Excerpt to read:

╔══

The Chicago Night Express was an American named train of the Baltimore and Ohio Railroad (B&O) on its route between Wheeling, West Virginia, and Chicago, Illinois, with major station stops in Newark, Ohio, Mansfield, Ohio, and Willard, Ohio. The B&O inaugurated the Chicago Night Express in 1912. It was discontinued in 1956 due to declining passenger demand.

==History==
The Baltimore and Ohio Railroad was chartered in 1827 and grew to be one of the largest passenger railways in the United States, often by acquiring other, smaller railroads. B&O trains began operating between Wheeling and Chicago in 1880.

From 1912 until 1956 the B&O provided overnight sleeping car service between Wheeling, West Virginia and Chicago's Grand Central Station on the Chicago Night Express, Train No. 45. The train also stopped at the B&O's South Chicago Station. The reverse route, Train No. 46, was served by the Wheeling Night Express or the West Virginia Night Express, as it was later known. During World War II, the Chicago Night Express was consolidated with Train No. 9, the Pittsburgh-Chicago Express on the western end of the run from the junction at Willard, Ohio, to Chicago. In 1946, the Chicago Night Express resumed independent operation from Willard to Chicago.

==Decline and end of the train==
By 1956, as railroad passenger traffic was declining nationwide, the Chicago Night Express operated as Train No. 245 from Wheeling only as far west as Willard, via Newark, Ohio. West of Willard, the sleeping car and coaches from train 245 were combined with Train No. 9, the Washington-Pittsburgh-Chicago Express, to Chicago. B&O finally discontinued the Chicago Night Express on December 1, 1956, which ended passenger rail service between Wheeling and Chicago.

╚══

Source data
╔══

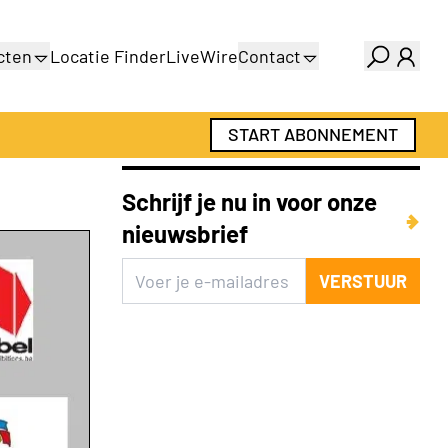
cten
Locatie Finder
LiveWire
Contact
gids
Over ons
gids
Adverteren
START ABONNEMENT
Abonnementen
Schrijf je nu in voor onze
nieuwsbrief
VERSTUUR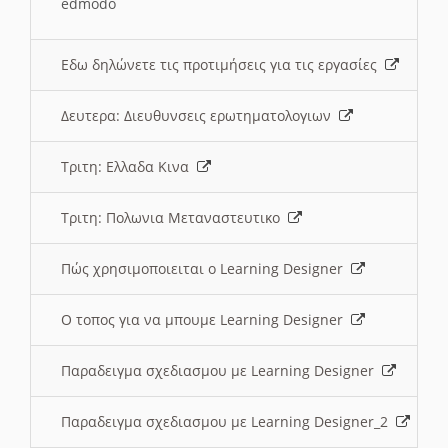
edmodo
Εδω δηλώνετε τις προτιμήσεις για τις εργασίες
Δευτερα: Διευθυνσεις ερωτηματολογιων
Τριτη: Ελλαδα Κινα
Τριτη: Πολωνια Μεταναστευτικο
Πώς χρησιμοποιειται ο Learning Designer
O τοπος για να μπουμε Learning Designer
Παραδειγμα σχεδιασμου με Learning Designer
Παραδειγμα σχεδιασμου με Learning Designer_2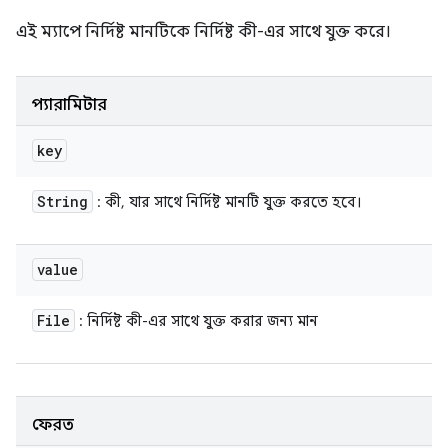
এই ম্যাপে নির্দিষ্ট মানটিকে নির্দিষ্ট কী-এর সাথে যুক্ত করে।
প্যারামিটার
key
String
: কী, যার সাথে নির্দিষ্ট মানটি যুক্ত করতে হবে।
value
File
: নির্দিষ্ট কী-এর সাথে যুক্ত করার জন্য মান
ফেরত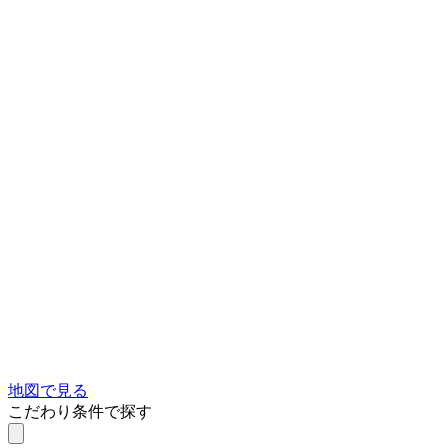
地図で見る
こだわり条件で探す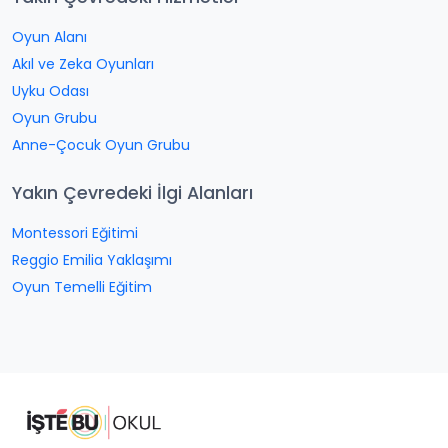
Oyun Alanı
Akıl ve Zeka Oyunları
Uyku Odası
Oyun Grubu
Anne-Çocuk Oyun Grubu
Yakın Çevredeki İlgi Alanları
Montessori Eğitimi
Reggio Emilia Yaklaşımı
Oyun Temelli Eğitim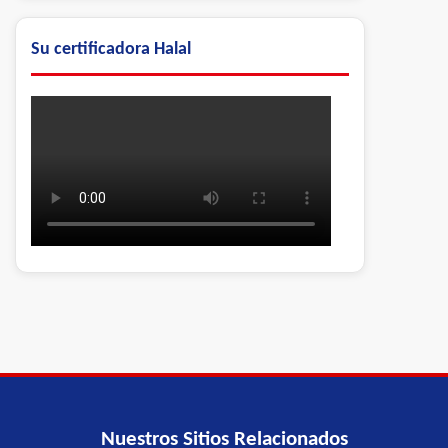
Su certificadora Halal
Nuestros Sitios Relacionados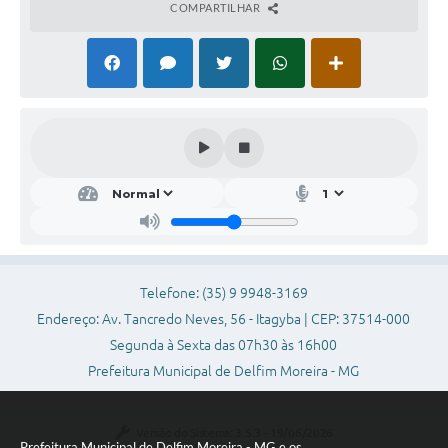
COMPARTILHAR
Telefone: (35) 9 9948-3169
Endereço: Av. Tancredo Neves, 56 - Itagyba | CEP: 37514-000
Segunda à Sexta das 07h30 às 16h00
Prefeitura Municipal de Delfim Moreira - MG
Versão do Sistema:
3.5.3 - 19/06/2026
Prefeitura Municipal de Delfim Moreira - MG e os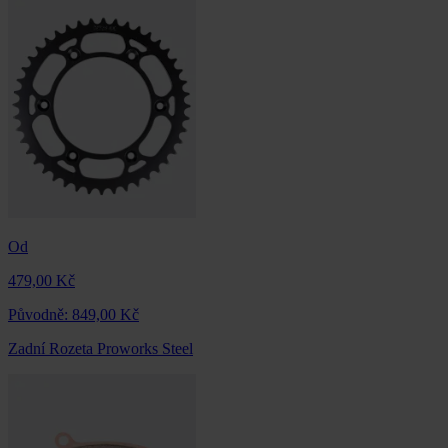
Od
479,00 Kč
Původně:
849,00 Kč
Zadní Rozeta Proworks Steel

╚══

Task item A:
Transcribe the stretch from "From 1912 until" through "Willard to Chicago." in the passage on the Chicago Night Express.
Task item B:
Write the next part of the passage on the Chicago Night Express, picking up right after its last sentence.
None of the entries are needed for this work.

Answer area A:
From 1912 until 1956 the B&O provided overnight sleeping car service between Wheeling, West Virginia and Chicago's Grand Central Station on the Chicago Night Express, Train No. 45. The train also stopped at the B&O's South Chicago Station. The reverse route, Train No. 46, was served by the Wheeling Night Express or the West Virginia Night Express, as it was later known. During World War II, the Chicago Night Express was consolidated with Train No. 9, the Pittsburgh-Chicago Express on the western end of the run from the junction at Willard, Ohio, to Chicago. In 1946, the Chicago Night Express resumed independent operation from Willard to Chicago.

Answer area B:
==Stations==

| Station | State |
| Wheeling (Wheeling station) | West Virginia |
| Zanesville | Ohio |
Newark
Mansfield
Willard
| Gary (B&O station) | Indiana |
| Chicago (Grand Central Terminal) | Illinois |

==Route and schedule==
In 1947, westbound Chicago Night Express, Train # 9 operated on the following schedule (departure times at principal stops shown):

| City | Departure time |
| Wheeling, W. Va. (Wheeling station) | 7:00 p.m. |
| Zanesville, Ohio | 9:48 p.m. |
| Newark, Ohio | 10:35 p.m. |
| Mansfield, Ohio | 12:18 a.m. |
| Willard. Ohio | 1:30 a.m. |
| Gary, Ind. (B&O station) | 5:04 a.m. |
| Chicago (Grand Central Terminal) | 6:15 a.m. |
source: Baltimore and Ohio System Timetable, July 6, 1947

In the 1940s, the westbound Chicago Night Express consisted of two or three head-ended cars, an RPO baggage car, a coach and a sleeper. Between Wheeling and Newark, Ohio there was a diner car. In 1947, the diner car was replaced with a diner-parlor car. The train was dieselized in 1956, the last year it operated. By then, the train had a single 8 section-4 double bedroom sleeping car, a diner-lounge, a combine car and coaches.